Filmin ilk sekansından
Frances’in kadın-erkek ilişkilerinde başarısız olduğu ve Sophie’nin sesini
duyduğu anda bambaşka hissettiği anlaşılıyor. Daha önce tatmin etmeyen/edilmeyen
erkek arkadaşlarını olduğunu gizlemiyor ama Dan’la ayrıldıktan sonra erkeklere –sanki-
daha mesafeli bakıyor. Sophie ile kendisini “artık seks yapmayan lezbiyen
çiftlere” benzetmesi belki de Sophie’nin bu konudaki düşüncesini öğrenmek için…
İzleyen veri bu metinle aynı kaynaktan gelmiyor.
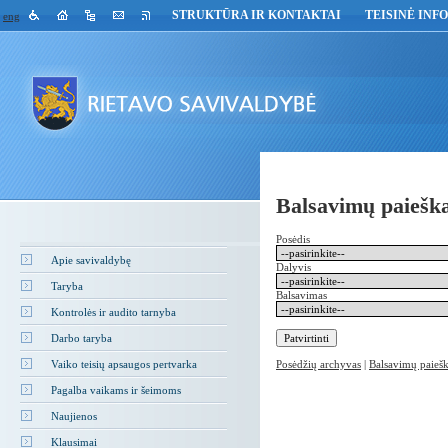
STRUKTŪRA IR KONTAKTAI
TEISINĖ INF
eng
Balsavimų paiešk
Posėdis
Apie savivaldybę
Dalyvis
Taryba
Balsavimas
Kontrolės ir audito tarnyba
Darbo taryba
Vaiko teisių apsaugos pertvarka
Posėdžių archyvas
|
Balsavimų paieš
Pagalba vaikams ir šeimoms
Naujienos
Klausimai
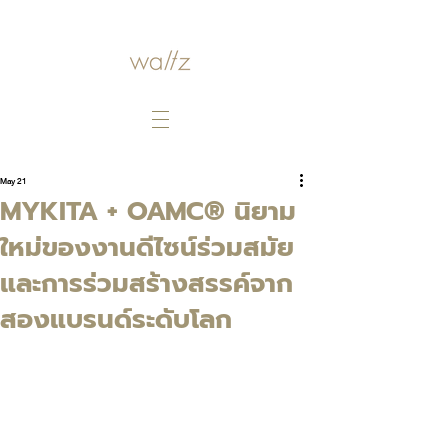
May 21
MYKITA + OAMC® นิยาม
ใหม่ของงานดีไซน์ร่วมสมัย
และการร่วมสร้างสรรค์จาก
สองแบรนด์ระดับโลก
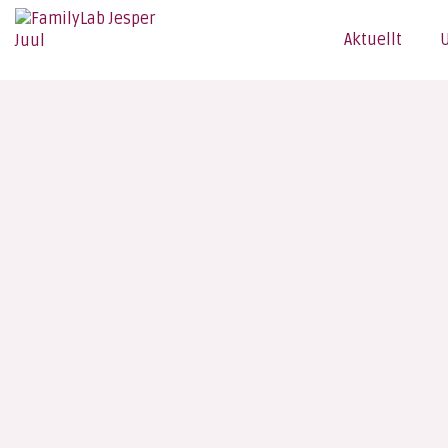
Aktuellt
U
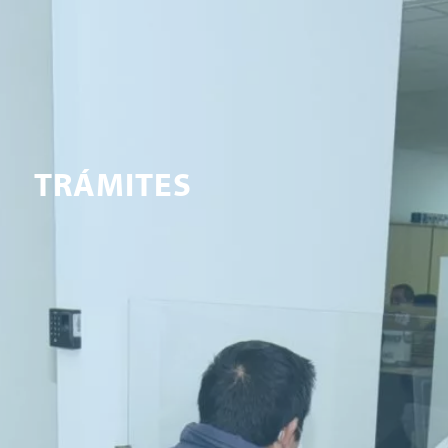
TRÁMITES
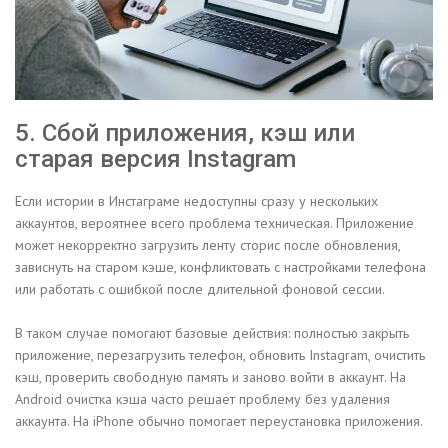
5. Сбой приложения, кэш или
старая версия Instagram
Если истории в Инстаграме недоступны сразу у нескольких
аккаунтов, вероятнее всего проблема техническая. Приложение
может некорректно загрузить ленту сторис после обновления,
зависнуть на старом кэше, конфликтовать с настройками телефона
или работать с ошибкой после длительной фоновой сессии.
В таком случае помогают базовые действия: полностью закрыть
приложение, перезагрузить телефон, обновить Instagram, очистить
кэш, проверить свободную память и заново войти в аккаунт. На
Android очистка кэша часто решает проблему без удаления
аккаунта. На iPhone обычно помогает переустановка приложения.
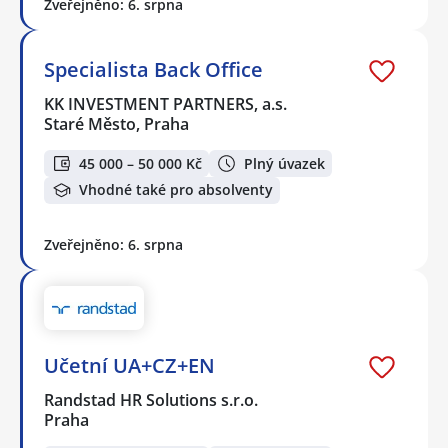
Zveřejněno: 6. srpna
Specialista Back Office
KK INVESTMENT PARTNERS, a.s.
Staré Město, Praha
45 000 – 50 000 Kč
Plný úvazek
Vhodné také pro absolventy
Zveřejněno: 6. srpna
Učetní UA+CZ+EN
Randstad HR Solutions s.r.o.
Praha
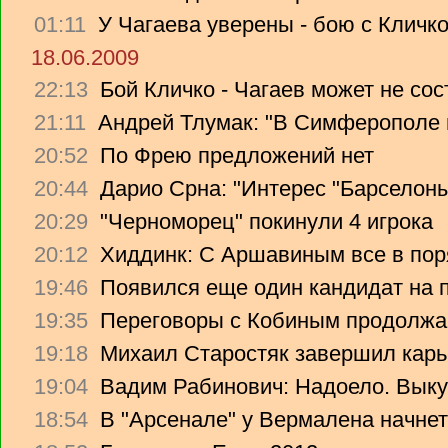
01:11
У Чагаева уверены - бою с Кличко
18.06.2009
22:13
Бой Кличко - Чагаев может не сос
21:11
Андрей Тлумак: "В Симферополе н
20:52
По Фрею предложений нет
20:44
Дарио Срна: "Интерес "Барселоны"
20:29
"Черноморец" покинули 4 игрока
20:12
Хиддинк: С Аршавиным все в пор
19:46
Появился еще один кандидат на 
19:35
Переговоры с Кобиным продолж
19:18
Михаил Старостяк завершил карь
19:04
Вадим Рабинович: Надоело. Вык
18:54
В "Арсенале" у Вермалена начнет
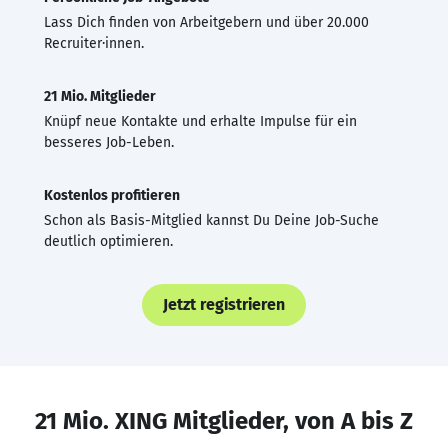
Lass Dich finden von Arbeitgebern und über 20.000
Recruiter·innen.
21 Mio. Mitglieder
Knüpf neue Kontakte und erhalte Impulse für ein
besseres Job-Leben.
Kostenlos profitieren
Schon als Basis-Mitglied kannst Du Deine Job-Suche
deutlich optimieren.
Jetzt registrieren
21 Mio. XING Mitglieder, von A bis Z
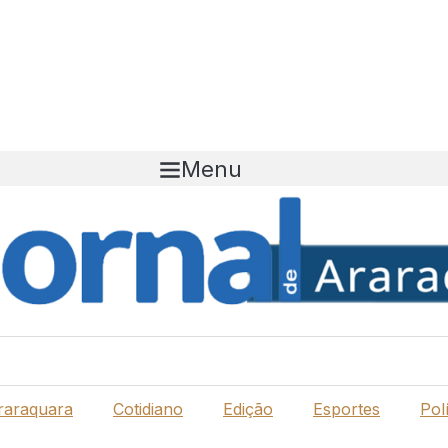
Menu
raraquara
Cotidiano
Edição
Esportes
Polí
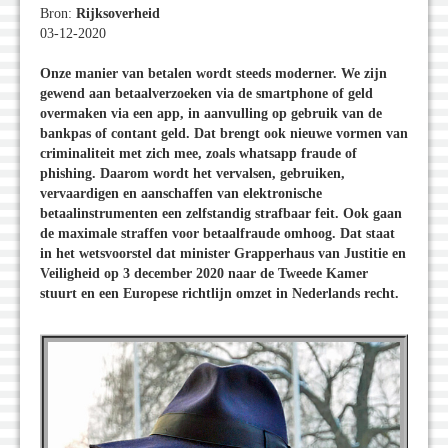
Bron:
Rijksoverheid
03-12-2020
Onze manier van betalen wordt steeds moderner. We zijn
gewend aan betaalverzoeken via de smartphone of geld
overmaken via een app, in aanvulling op gebruik van de
bankpas of contant geld. Dat brengt ook nieuwe vormen van
criminaliteit met zich mee, zoals whatsapp fraude of
phishing. Daarom wordt het vervalsen, gebruiken,
vervaardigen en aanschaffen van elektronische
betaalinstrumenten een zelfstandig strafbaar feit. Ook gaan
de maximale straffen voor betaalfraude omhoog. Dat staat
in het wetsvoorstel dat minister Grapperhaus van Justitie en
Veiligheid op 3 december 2020 naar de Tweede Kamer
stuurt en een Europese richtlijn omzet in Nederlands recht.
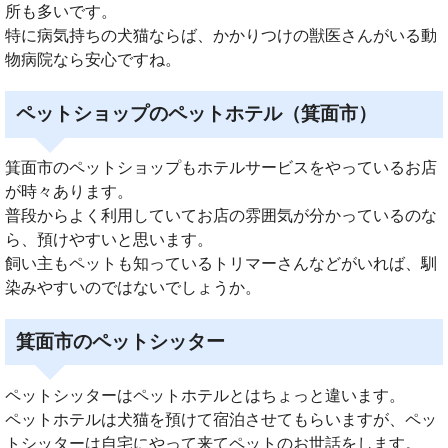
所も多いです。
特に病気持ちの犬猫ならば、かかりつけの獣医さんがいる動
物病院なら安心ですね。
ペットショップのペットホテル（箕面市）
箕面市のペットショップもホテルサービスをやっているお店
が時々あります。
普段からよく利用していてお店の雰囲気が分かっているのな
ら、預けやすいと思います。
飼い主もペットも知っているトリマーさんなどがいれば、馴
染みやすいのではないでしょうか。
箕面市のペットシッター
ペットシッターはペットホテルとはちょっと違います。
ペットホテルは犬猫を預けて宿泊させてもらいますが、ペッ
トシッターは自宅にやって来てペットのお世話をします。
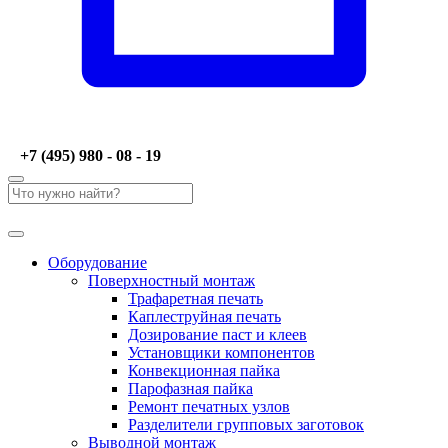
+7 (495) 980 - 08 - 19
Оборудование
Поверхностный монтаж
Трафаретная печать
Каплеструйная печать
Дозирование паст и клеев
Установщики компонентов
Конвекционная пайка
Парофазная пайка
Ремонт печатных узлов
Разделители групповых заготовок
Выводной монтаж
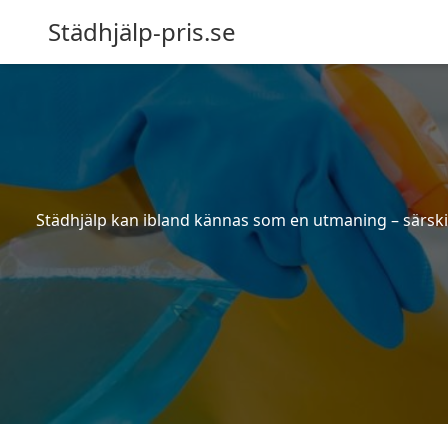
Städhjälp-pris.se
Städhjälp kan ibland kännas som en utmaning – särskilt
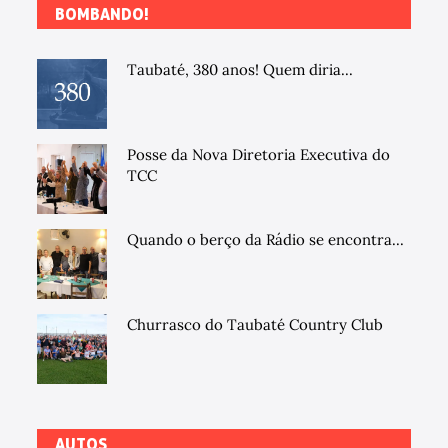
BOMBANDO!
Taubaté, 380 anos! Quem diria...
Posse da Nova Diretoria Executiva do
TCC
Quando o berço da Rádio se encontra...
Churrasco do Taubaté Country Club
AUTOS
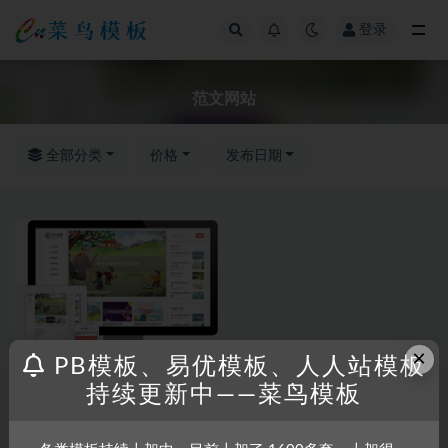
登录
全部
范文网站
全部分类
价格
发布日期
×
PB模板、易优模板、人人站模板
持续更新中——菜鸟模板
EYOUCMS
小说/博客/新闻/
模板
娱乐
易优CMS模板 响应式作文工作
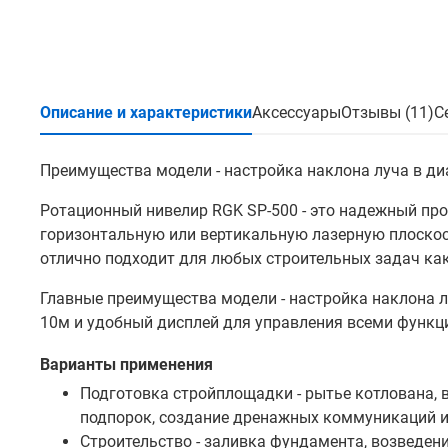
Описание и характеристики
Аксессуары
Отзывы (11)
С
Преимущества модели - настройка наклона луча в ди
Ротационный нивелир RGK SP-500 - это надежный п
горизонтальную или вертикальную лазерную плоскос
отлично подходит для любых строительных задач как
Главные преимущества модели - настройка наклона л
10м и удобный дисплей для управления всеми функц
Варианты применения
Подготовка стройплощадки - рытье котлована, 
подпорок, создание дренажных коммуникаций и
Строительство - заливка фундамента, возведени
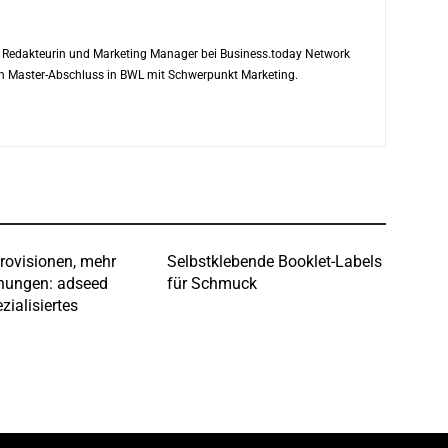
ls Redakteurin und Marketing Manager bei Business.today Network
ren Master-Abschluss in BWL mit Schwerpunkt Marketing.
rovisionen, mehr
Selbstklebende Booklet-Labels
hungen: adseed
für Schmuck
zialisiertes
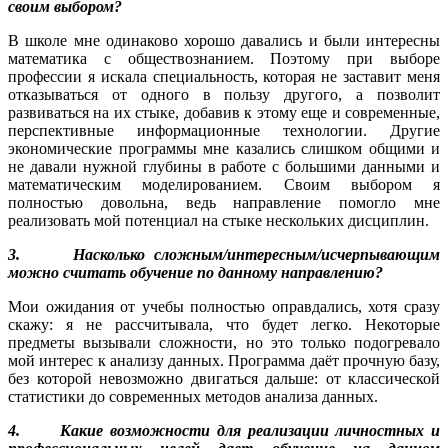
своим выбором?
В школе мне одинаково хорошо давались и были интересны
математика с обществознанием. Поэтому при выборе
профессии я искала специальность, которая не заставит меня
отказываться от одного в пользу другого, а позволит
развиваться на их стыке, добавив к этому еще и современные,
перспективные информационные технологии. Другие
экономические программы мне казались слишком общими и
не давали нужной глубины в работе с большими данными и
математическим моделированием. Своим выбором я
полностью довольна, ведь направление помогло мне
реализовать мой потенциал на стыке нескольких дисциплин.
3. Насколько сложным/интересным/исчерпывающим
можно считать обучение по данному направлению?
Мои ожидания от учебы полностью оправдались, хотя сразу
скажу: я не рассчитывала, что будет легко. Некоторые
предметы вызывали сложности, но это только подогревало
мой интерес к анализу данных. Программа даёт прочную базу,
без которой невозможно двигаться дальше: от классической
статистики до современных методов анализа данных.
4. Какие возможности для реализации личностных и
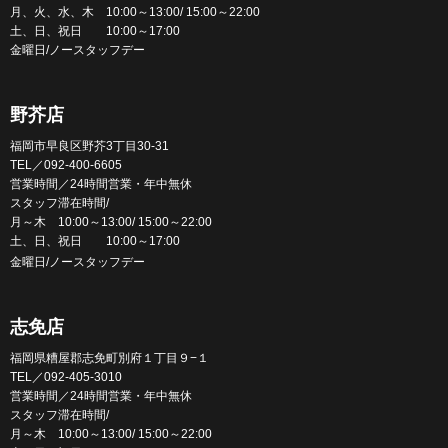
月、火、水、木 10:00～13:00/ 15:00～22:00
土、日、祝日 10:00～17:00
金曜日/ノースタッフデー
野芥店
福岡市早良区野芥3丁目30-31
TEL／092-400-6605
営業時間／24時間営業・年中無休
スタッフ滞在時間/
月～木 10:00～13:00/ 15:00～22:00
土、日、祝日 10:00～17:00
金曜日/ノースタッフデー
志免店
福岡県糟屋郡志免町別府１丁目９−１
TEL／092-405-3010
営業時間／24時間営業・年中無休
スタッフ滞在時間/
月～木 10:00～13:00/ 15:00～22:00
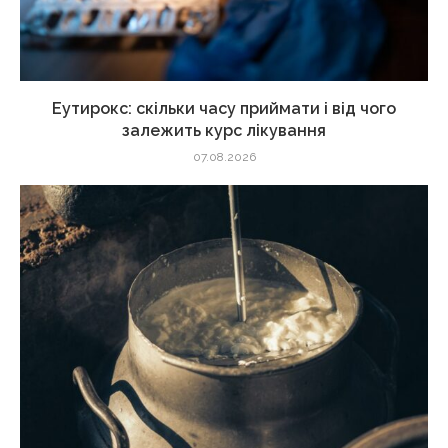
Еутирокс: скільки часу приймати і від чого
залежить курс лікування
07.08.2026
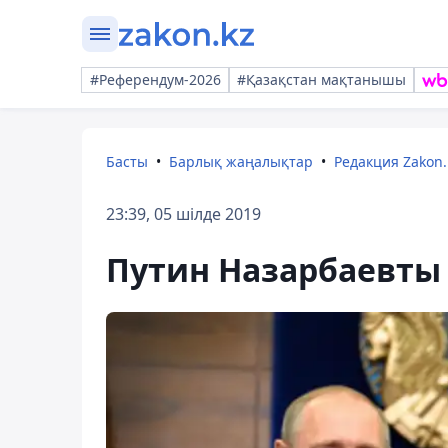
#Референдум-2026
#Қазақстан мақтанышы
Басты
Барлық жаңалықтар
Редакция Zakon.
23:39, 05 шілде 2019
Путин Назарбаевты 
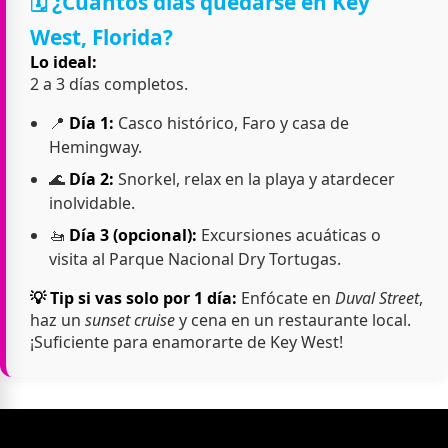
🗓️ ¿Cuántos días quedarse en Key
West, Florida?
Lo ideal:
2 a 3 días completos.
📍
Día 1:
Casco histórico, Faro y casa de
Hemingway.
🌊
Día 2:
Snorkel, relax en la playa y atardecer
inolvidable.
🚤
Día 3 (opcional):
Excursiones acuáticas o
visita al Parque Nacional Dry Tortugas.
💡 Tip si vas solo por 1 día:
Enfócate en
Duval Street
,
haz un
sunset cruise
y cena en un restaurante local.
¡Suficiente para enamorarte de Key West!
Lo que se preguntan los viajeros antes de visitar los cayos de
Sophie ise bu konuda mesafeli. Belki de bu nedenle Frances, Sophie’ye defalarca
onu sevdiğini söylediği halde Sophie bunu söylemekten kaçınıyor ya da bu
sevginin bir aşk olduğunu anlamak istemiyor. Zaten Frances’in ona olan
bağlılığını bildiği halde başka bir eve taşınıyor.
Frances’in Sophie’ye
karşı kıskançlığı, tutkusu, “Sen ve ben çıkılamaz kişileriz.” demesi, Sophie ve
kendisini “sevişmeyen evli çiftlere” benzetmesi onun bir lezbiyen ya da –daha
önce erkek arkadaşları olduğunu göz önünde bulundurarak- bir biseksüel
olduğunun işaretlerini veriyor. Ama nedense Frances bunu açık açık söylemiyor. Bu,
Sophie’nin bu durumu fark etmemesinden kaynaklanıyor olabilir. Ama Sophie’nin
durumu anladığı ve bir şeyler hissettiği halde Frances’in aksine hırslarının
peşinden gitmeyi tercih ettiği için bunu gizlediğinin işaretlerini de vermiyor
değil.
Daha önce de söylediğim
gibi, Frances sıradan ama (toplumsal cinsiyet) kalıpların(ın) içine sığmayan
bir kadın. Bu durum onun ilişkilerine de yansıyor. Dolayısıyla sadece
gereklilik gibi sunulduğu için biriyle birlikte olmak yerine kendi olmayı,
Sophie’ye açılmamayı ve undateable olmayı tercih ediyor olabilir.
Sonuç
yerine sona eleştiri
Frances
Ha,
bir büyüme ya da başarı hikâyesi değil, zaten Frances de aydınlanmayı bekleyen,
bir baltaya sap olmaya çalışan bir karakter değil. Ya da bazı eleştirmenlerin
söylediği gibi düşe kalka öğrenen, hayatını toplamaya/düzene koymaya çalışan
bir kadın da değil. Frances, son sekansa kadar anı yaşayan, içinden geldiği
gibi davranan, kabına sığmayan bir kadın. Buna rağmen film, bir dans koreografı
olan Frances’in başarısıyla sona eriyor. İzleyici ister istemez Frances’in ne
ara bunları yaptığını merak etmeden duramıyor. Bu son Frances’in posta kutusuna
sığmayan ismi gibi ona dar geliyor. Çünkü Frances, bu sonla birlikte başlayan
hayata -posta kutusundaki ismi gibi- sığmayacak kadar iyi bir karakterdir.
* Politik feminist
filmleri bu genellemenin dışında tutuyorum, çünkü yazıda bahsi geçen filmler
politik bir çizgi takip etmediği için aynı genelleme içinde değerlendirilmeleri
doğru görünmüyor.
** Burada, queer
kavramından yola çıkıp ikiden fazla cinsiyetin olduğu düşünülerek bu
cinsiyetlerle de belirli kombinasyonlar oluşturulabilir.